Activity
Lay out every line of text in the data below as a numbered list, skipping any blank lines. Leave the pictures out.

Recorded information
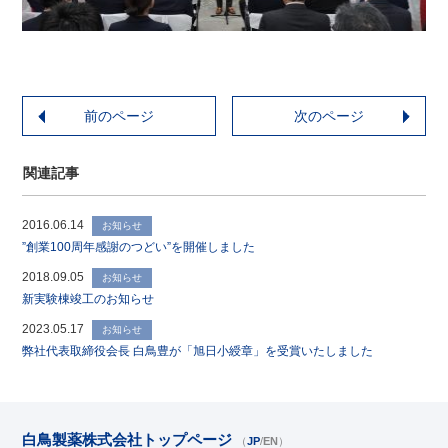
前のページ
次のページ
関連記事
2016.06.14
お知らせ
”創業100周年感謝のつどい”を開催しました
2018.09.05
お知らせ
新実験棟竣工のお知らせ
2023.05.17
お知らせ
弊社代表取締役会長 白鳥豊が「旭日小綬章」を受賞いたしました
白鳥製薬株式会社トップページ
（
JP
/
EN
）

Output
1. 前のページ
2. 次のページ
3. 関連記事
4. 2016.06.14
5. お知らせ
6. ”創業100周年感謝のつどい”を開催しました
7. 2018.09.05
8. お知らせ
9. 新実験棟竣工のお知らせ
10. 2023.05.17
11. お知らせ
12. 弊社代表取締役会長 白鳥豊が「旭日小綬章」を受賞いたしました
13. 白鳥製薬株式会社トップページ
14. （
15. JP
16. /
17. EN
18. ）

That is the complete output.